Restate each record below word for word, skipping images.

[[ Data to examine open ]]

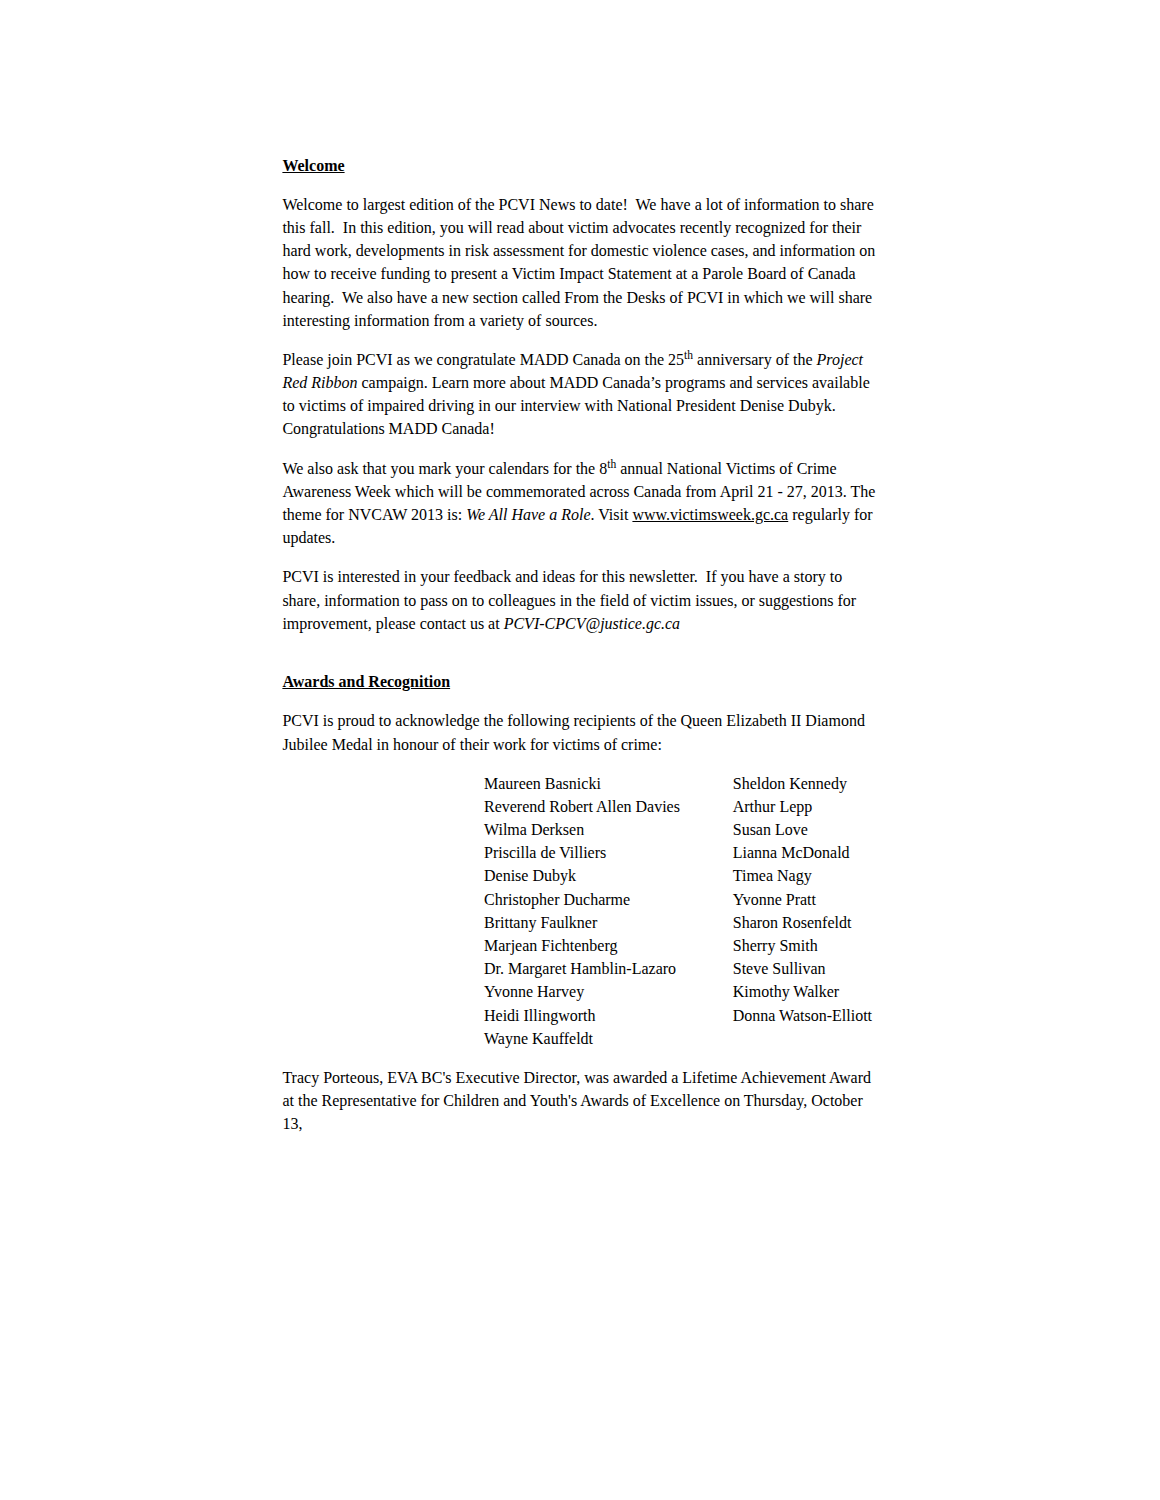Welcome
Welcome to largest edition of the PCVI News to date! We have a lot of information to share this fall. In this edition, you will read about victim advocates recently recognized for their hard work, developments in risk assessment for domestic violence cases, and information on how to receive funding to present a Victim Impact Statement at a Parole Board of Canada hearing. We also have a new section called From the Desks of PCVI in which we will share interesting information from a variety of sources.
Please join PCVI as we congratulate MADD Canada on the 25th anniversary of the Project Red Ribbon campaign. Learn more about MADD Canada’s programs and services available to victims of impaired driving in our interview with National President Denise Dubyk. Congratulations MADD Canada!
We also ask that you mark your calendars for the 8th annual National Victims of Crime Awareness Week which will be commemorated across Canada from April 21 - 27, 2013. The theme for NVCAW 2013 is: We All Have a Role. Visit www.victimsweek.gc.ca regularly for updates.
PCVI is interested in your feedback and ideas for this newsletter. If you have a story to share, information to pass on to colleagues in the field of victim issues, or suggestions for improvement, please contact us at PCVI-CPCV@justice.gc.ca
Awards and Recognition
PCVI is proud to acknowledge the following recipients of the Queen Elizabeth II Diamond Jubilee Medal in honour of their work for victims of crime:
| Maureen Basnicki | Sheldon Kennedy |
| Reverend Robert Allen Davies | Arthur Lepp |
| Wilma Derksen | Susan Love |
| Priscilla de Villiers | Lianna McDonald |
| Denise Dubyk | Timea Nagy |
| Christopher Ducharme | Yvonne Pratt |
| Brittany Faulkner | Sharon Rosenfeldt |
| Marjean Fichtenberg | Sherry Smith |
| Dr. Margaret Hamblin-Lazaro | Steve Sullivan |
| Yvonne Harvey | Kimothy Walker |
| Heidi Illingworth | Donna Watson-Elliott |
| Wayne Kauffeldt | |
Tracy Porteous, EVA BC's Executive Director, was awarded a Lifetime Achievement Award at the Representative for Children and Youth's Awards of Excellence on Thursday, October 13,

[[ Data to examine closed ]]

__Response to this exercise__
Welcome
Welcome to largest edition of the PCVI News to date! We have a lot of information to share this fall. In this edition, you will read about victim advocates recently recognized for their hard work, developments in risk assessment for domestic violence cases, and information on how to receive funding to present a Victim Impact Statement at a Parole Board of Canada hearing. We also have a new section called From the Desks of PCVI in which we will share interesting information from a variety of sources.
Please join PCVI as we congratulate MADD Canada on the 25th anniversary of the Project Red Ribbon campaign. Learn more about MADD Canada’s programs and services available to victims of impaired driving in our interview with National President Denise Dubyk. Congratulations MADD Canada!
We also ask that you mark your calendars for the 8th annual National Victims of Crime Awareness Week which will be commemorated across Canada from April 21 - 27, 2013. The theme for NVCAW 2013 is: We All Have a Role. Visit www.victimsweek.gc.ca regularly for updates.
PCVI is interested in your feedback and ideas for this newsletter. If you have a story to share, information to pass on to colleagues in the field of victim issues, or suggestions for improvement, please contact us at PCVI-CPCV@justice.gc.ca
Awards and Recognition
PCVI is proud to acknowledge the following recipients of the Queen Elizabeth II Diamond Jubilee Medal in honour of their work for victims of crime:
| Maureen Basnicki | Sheldon Kennedy |
| Reverend Robert Allen Davies | Arthur Lepp |
| Wilma Derksen | Susan Love |
| Priscilla de Villiers | Lianna McDonald |
| Denise Dubyk | Timea Nagy |
| Christopher Ducharme | Yvonne Pratt |
| Brittany Faulkner | Sharon Rosenfeldt |
| Marjean Fichtenberg | Sherry Smith |
| Dr. Margaret Hamblin-Lazaro | Steve Sullivan |
| Yvonne Harvey | Kimothy Walker |
| Heidi Illingworth | Donna Watson-Elliott |
| Wayne Kauffeldt | |
Tracy Porteous, EVA BC's Executive Director, was awarded a Lifetime Achievement Award at the Representative for Children and Youth's Awards of Excellence on Thursday, October 13,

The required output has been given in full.